:: Job item ::
Pick out and copy every line of the records that contains the word "Stainless". Case counts.

:: Dataset extract ::

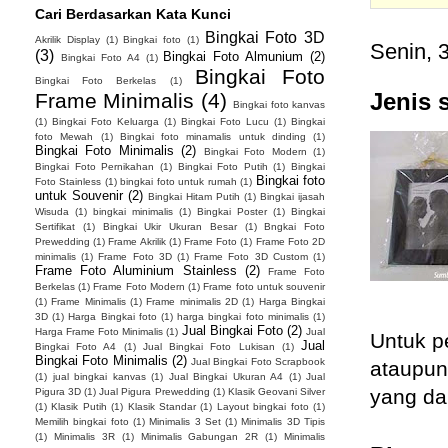
Cari Berdasarkan Kata Kunci
Bingkai Foto 3D
Akrilik Display
(1)
Bingkai foto
(1)
Senin, 
(3)
Bingkai Foto Almunium
(2)
Bingkai Foto A4
(1)
Bingkai Foto
Bingkai Foto Berkelas
(1)
Jenis 
Frame Minimalis
(4)
Bingkai foto kanvas
(1)
Bingkai Foto Keluarga
(1)
Bingkai Foto Lucu
(1)
Bingkai
foto Mewah
(1)
Bingkai foto minamalis untuk dinding
(1)
Bingkai Foto Minimalis
(2)
Bingkai Foto Modern
(1)
Bingkai Foto Pernikahan
(1)
Bingkai Foto Putih
(1)
Bingkai
Bingkai foto
Foto Stainless
(1)
bingkai foto untuk rumah
(1)
untuk Souvenir
(2)
Bingkai Hitam Putih
(1)
Bingkai ijasah
Wisuda
(1)
bingkai minimalis
(1)
Bingkai Poster
(1)
Bingkai
Sertifikat
(1)
Bingkai Ukir Ukuran Besar
(1)
Bngkai Foto
Prewedding
(1)
Frame Akrilik
(1)
Frame Foto
(1)
Frame Foto 2D
minimalis
(1)
Frame Foto 3D
(1)
Frame Foto 3D Custom
(1)
Frame Foto Aluminium Stainless
(2)
Frame Foto
Berkelas
(1)
Frame Foto Modern
(1)
Frame foto untuk souvenir
(1)
Frame Minimalis
(1)
Frame minimalis 2D
(1)
Harga Bingkai
3D
(1)
Harga Bingkai foto
(1)
harga bingkai foto minimalis
(1)
Jual Bingkai Foto
(2)
Harga Frame Foto Minimalis
(1)
Jual
Untuk p
Jual
Bingkai Foto A4
(1)
Jual Bingkai Foto Lukisan
(1)
Bingkai Foto Minimalis
(2)
Jual Bingkai Foto Scrapbook
ataupun
(1)
jual bingkai kanvas
(1)
Jual Bingkai Ukuran A4
(1)
Jual
yang da
Pigura 3D
(1)
Jual Pigura Prewedding
(1)
Klasik Geovani Silver
(1)
Klasik Putih
(1)
Klasik Standar
(1)
Layout bingkai foto
(1)
Memilih bingkai foto
(1)
Minimalis 3 Set
(1)
Minimalis 3D Tipis
(1)
Minimalis 3R
(1)
Minimalis Gabungan 2R
(1)
Minimalis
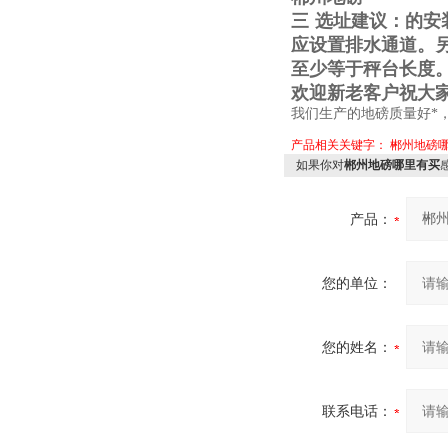
三
选址建议：的安
应设置排水通道。
至少等于秤台长度
欢迎新老客户祝大
我们生产的地磅质量好*
产品相关关键字：
郴州地磅
如果你对
郴州地磅哪里有买
产品：
您的单位：
您的姓名：
联系电话：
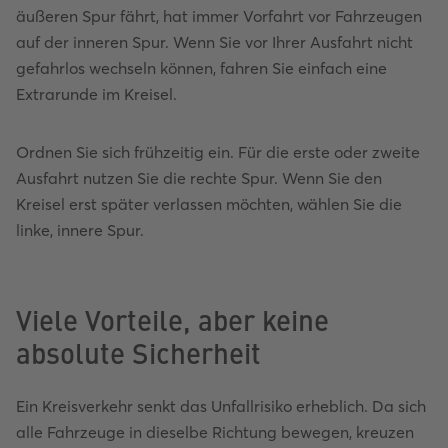
äußeren Spur fährt, hat immer Vorfahrt vor Fahrzeugen
auf der inneren Spur. Wenn Sie vor Ihrer Ausfahrt nicht
gefahrlos wechseln können, fahren Sie einfach eine
Extrarunde im Kreisel.
Ordnen Sie sich frühzeitig ein. Für die erste oder zweite
Ausfahrt nutzen Sie die rechte Spur. Wenn Sie den
Kreisel erst später verlassen möchten, wählen Sie die
linke, innere Spur.
Viele Vorteile, aber keine
absolute Sicherheit
Ein Kreisverkehr senkt das Unfallrisiko erheblich. Da sich
alle Fahrzeuge in dieselbe Richtung bewegen, kreuzen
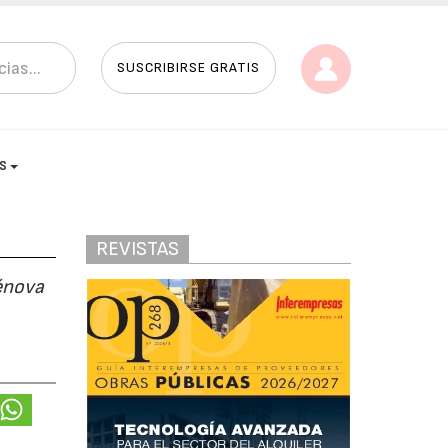
SUSCRIBIRSE GRATIS
AS
REVISTAS
énova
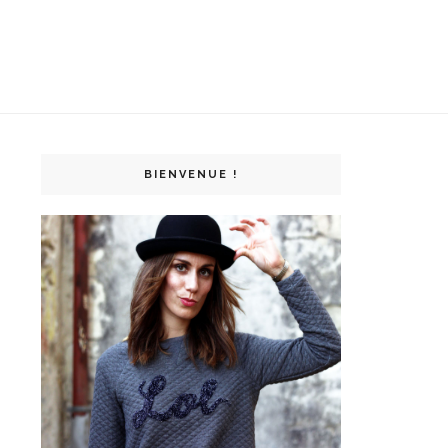
BIENVENUE !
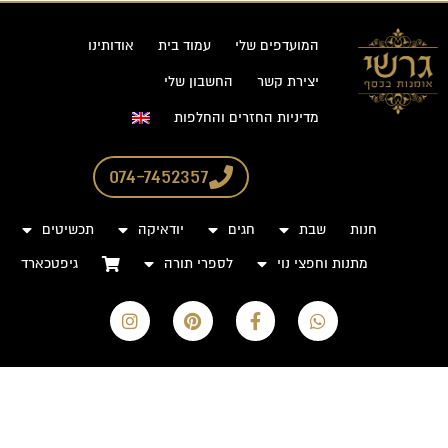
המועדפים שלי
עמוד בית
אודותינו
יצירת קשר
החשבון שלי
מדיניות החזרים והחלפות
074-7452357
חנות
שבת
חגים
יודאיקה
תכשיטים
מתנות וחפצי נוי
לספרי תורה
גיפטכארד
I
P
F
W
n
i
a
h
s
n
c
a
t
t
e
t
a
e
b
s
g
r
o
a
r
e
o
p
a
s
k
p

:: Output below ::
Foto Stainless
Frame Foto Aluminium Stainless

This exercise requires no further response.